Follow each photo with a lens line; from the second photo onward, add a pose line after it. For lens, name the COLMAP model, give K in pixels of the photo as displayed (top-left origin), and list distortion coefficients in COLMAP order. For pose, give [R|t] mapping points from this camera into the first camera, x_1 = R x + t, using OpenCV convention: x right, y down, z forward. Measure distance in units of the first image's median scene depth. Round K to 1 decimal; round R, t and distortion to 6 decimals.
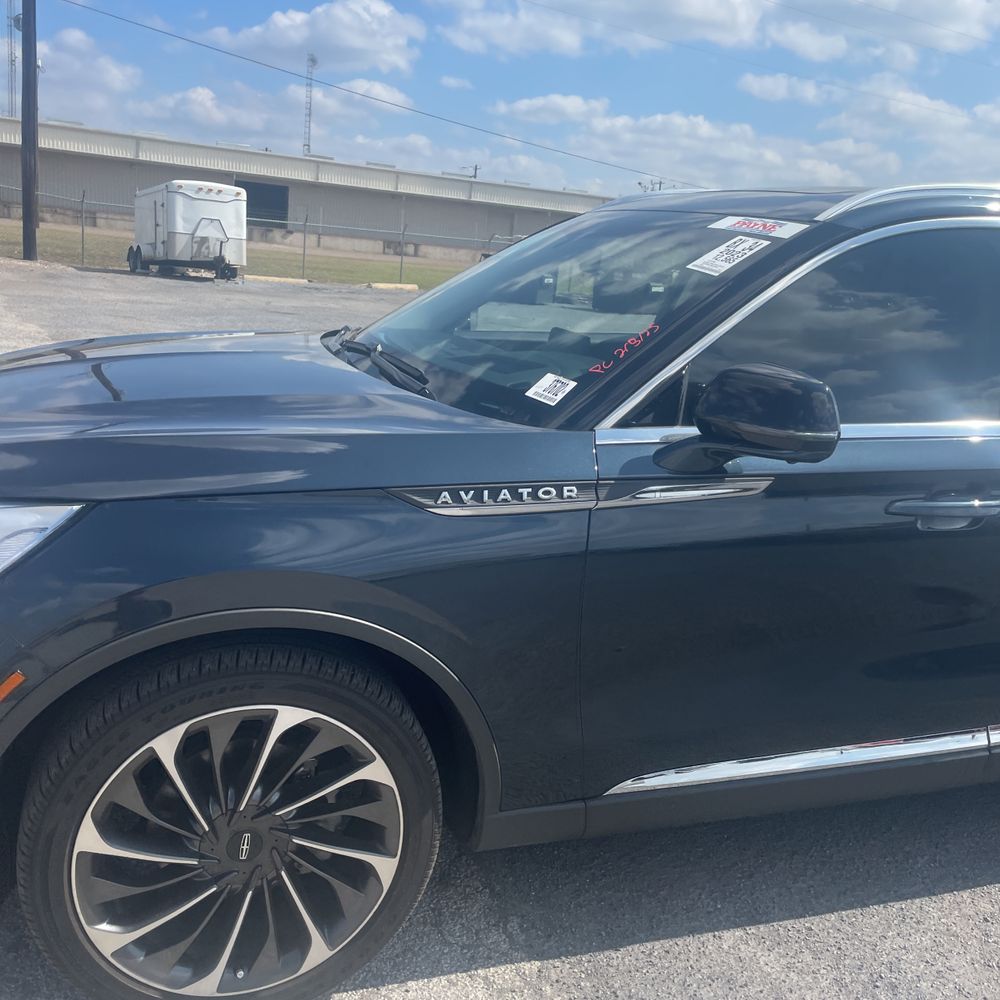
lens RADIAL K [[1023.7, 0, 509.7], [0, 1023.7, 462.2], [0, 0, 1]] dist [0.034662, 0.000000]
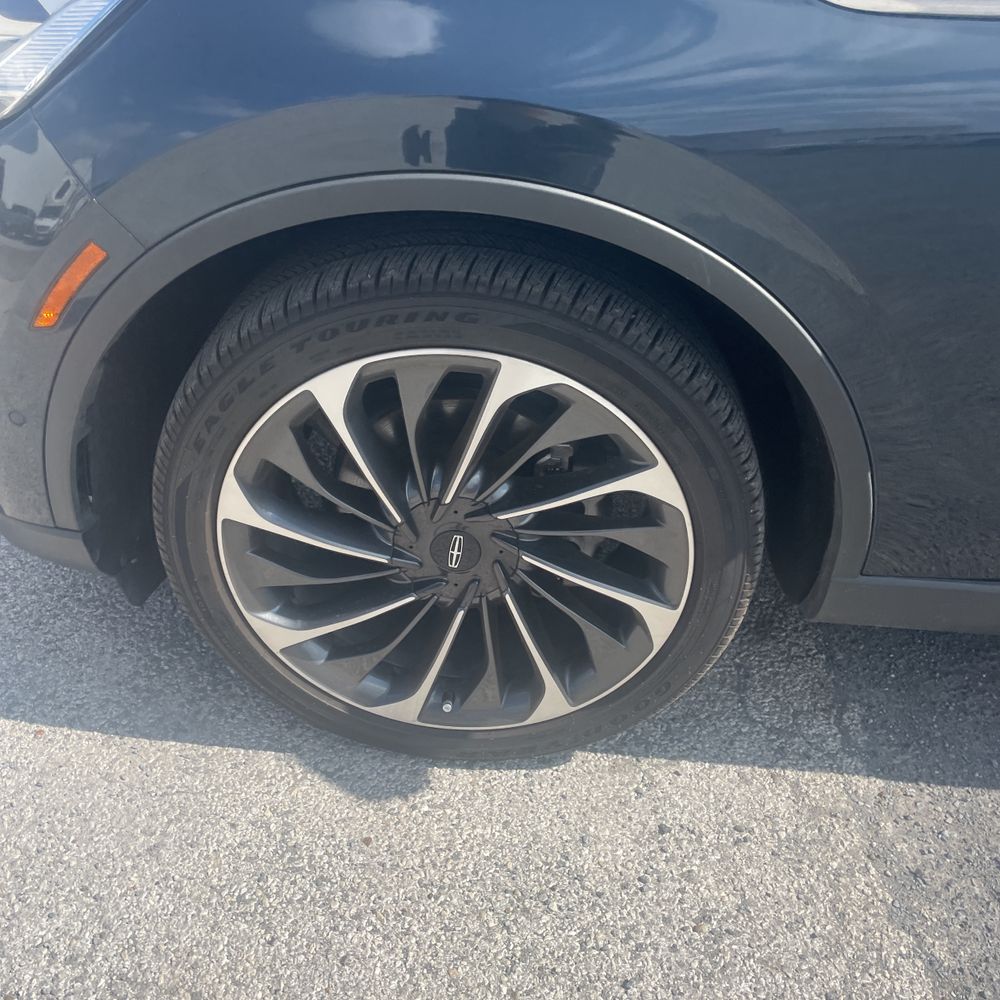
lens RADIAL K [[1023.7, 0, 484.5], [0, 1023.7, 513.2], [0, 0, 1]] dist [0.034662, 0.000000]
pose [[0.916599, 0.188021, -0.352838, -0.005634], [-0.045019, 0.925443, 0.376203, 0.091946], [0.397266, -0.328943, 0.856724, 0.426071]]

Requirement
Everything in the data above, apart from the pictures, should be retyped exactly.

Result of this task
Follow each photo with a lens line; from the second photo onward, add a pose line after it. For lens, name the COLMAP model, give K in pixels of the photo as displayed (top-left origin), and list distortion coefficients in COLMAP order. For pose, give [R|t] mapping points from this camera into the first camera, x_1 = R x + t, using OpenCV convention: x right, y down, z forward. Measure distance in units of the first image's median scene depth. Round K to 1 decimal; round R, t and distortion to 6 decimals.
lens RADIAL K [[1023.7, 0, 509.7], [0, 1023.7, 462.2], [0, 0, 1]] dist [0.034662, 0.000000]
lens RADIAL K [[1023.7, 0, 484.5], [0, 1023.7, 513.2], [0, 0, 1]] dist [0.034662, 0.000000]
pose [[0.916599, 0.188021, -0.352838, -0.005634], [-0.045019, 0.925443, 0.376203, 0.091946], [0.397266, -0.328943, 0.856724, 0.426071]]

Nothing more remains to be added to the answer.